For more information, please refer to the following links:

Securities Regulators Bring Action Against NFTs Tied to Metaverse Gambling

By Keith R. Murphy

According to a press release from the Texas State Securities Board and related reports, the state securities regulators of New Jersey, Kentucky, Alabama and Texas have commenced coordinated enforcement actions against Slotie, a company based in the country of Georgia. According to the press release, “The actions accuse Slotie NFT (“Slotie”) of illegally and fraudulently selling nonfungible tokens, often referred to as NFTs, to raise capital for online and metaverse casinos.”

The company is alleged to be soliciting investors online to purchase Slotie NFTs that purportedly provide the investors with ownership interests in online and metaverse casinos and the right to share passively in the income of the casinos.

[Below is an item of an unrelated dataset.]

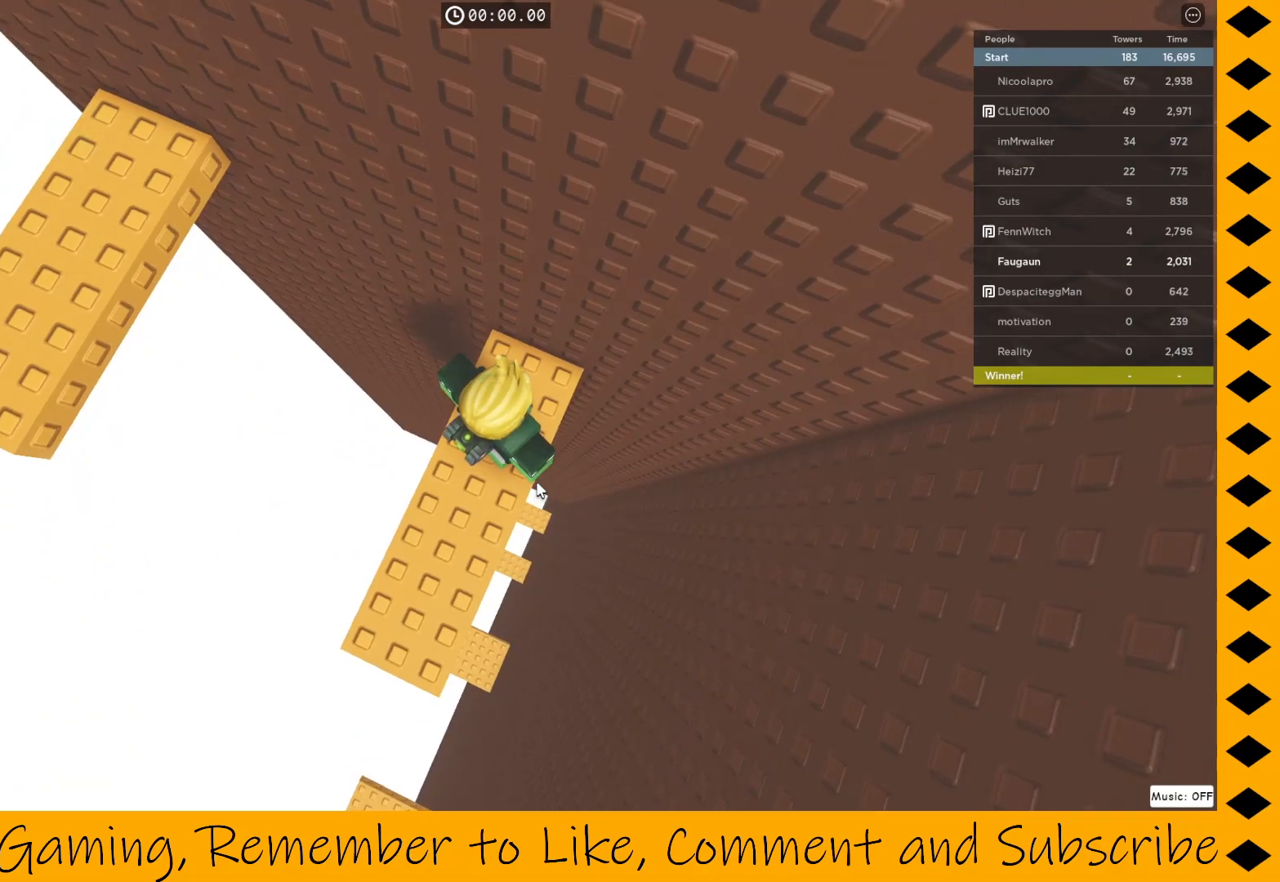
{"keys": [], "mouse": ["right"], "events": []}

Slotie also is alleged to be illegally offering and selling WATTS, which according to the press release is another type of NFT that “plays a key role in the illegal scheme” by purportedly enabling investors to double profits, along with granting ownership of a plot of land in the metaverse.

The Texas State Securities Board characterized the NFTs as an “unregistered DeFi [g]ambling investment.” According to the press release, Slotie is “illegally and fraudulently dealing in Slotie NFTs” by “concealing its assets and liabilities, its anticipated use of capital, the identity of partnering casinos, and key risks tied to the metaverse casinos.” Cease and desist orders entered against the company by the various states provide further information concerning the purported violations.

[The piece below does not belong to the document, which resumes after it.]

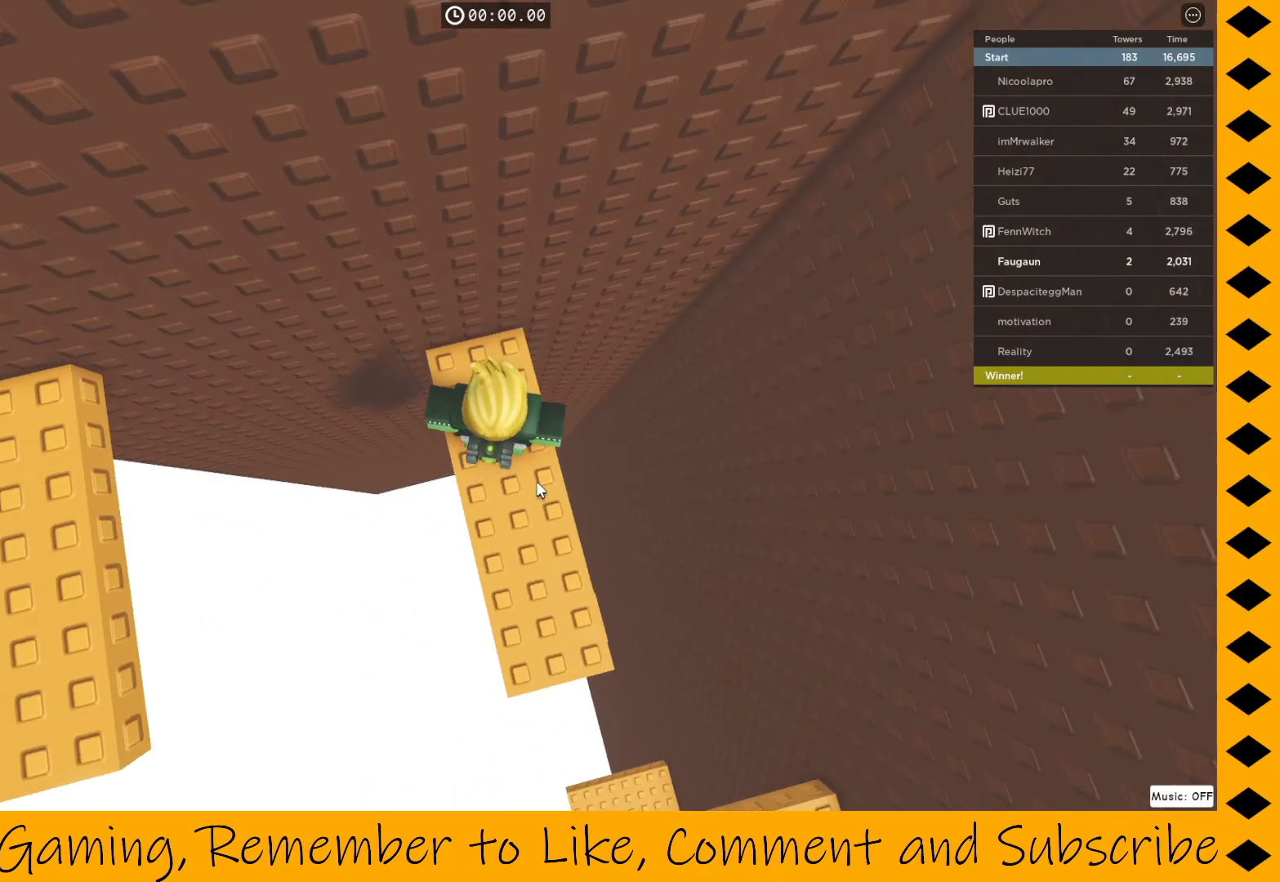
{"keys": [], "mouse": ["right"], "events": []}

For more information, please refer to the following links:

DOJ Charges Detail Bitcoin Bribes and Crypto Paid for ‘Malware as a Service’

By Shade Quailey

This week, the U.S. Department of Justice (DOJ) issued a press release announcing the unsealing of a criminal complaint in which intelligence officers from the People’s Republic of China (“PRC”) were charged with attempting to obstruct a criminal prosecution in the Eastern District of New York. According to the press release, Guochun He and Zheng Wang are alleged to have orchestrated a scheme to steal files and information from the U.S. Attorney’s Office for the Eastern District of New York that are related to an ongoing federal criminal investigation and prosecution of a PRC-based global telecommunications company. In furtherance of this scheme, Guochun He and Zheng Wang, among other things, allegedly paid approximately $61,000 in bitcoin as a bribe to a U.S. government employee who worked as a double agent for the FBI and the PRC.

Another recent DOJ press release announced an indictment charging a defendant for his alleged involvement with Raccoon Infostealer, an international cybercrime operation that used malware to infect millions of computers globally. According to the press release, the defendant conspired to use Raccoon Infostealer as malware as a service or MaaS that enabled users to steal data from their victims for approximately $200 per month in cryptocurrency. The DOJ press release noted that the FBI has created a website, raccoon.ic3.gov, “where anyone can input their email address to determine whether it is contained within the U.S. government’s repository of Raccoon Infostealer stolen data.”